==== Information given ====

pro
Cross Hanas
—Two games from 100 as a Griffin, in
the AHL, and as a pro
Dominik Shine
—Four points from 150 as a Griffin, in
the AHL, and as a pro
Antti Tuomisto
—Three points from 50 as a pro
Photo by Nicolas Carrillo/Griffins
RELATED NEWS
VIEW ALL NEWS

====

Brief =>
Transcribe every record above exactly as it appears.

Completed exercise =>
pro
Cross Hanas
—Two games from 100 as a Griffin, in
the AHL, and as a pro
Dominik Shine
—Four points from 150 as a Griffin, in
the AHL, and as a pro
Antti Tuomisto
—Three points from 50 as a pro
Photo by Nicolas Carrillo/Griffins
RELATED NEWS
VIEW ALL NEWS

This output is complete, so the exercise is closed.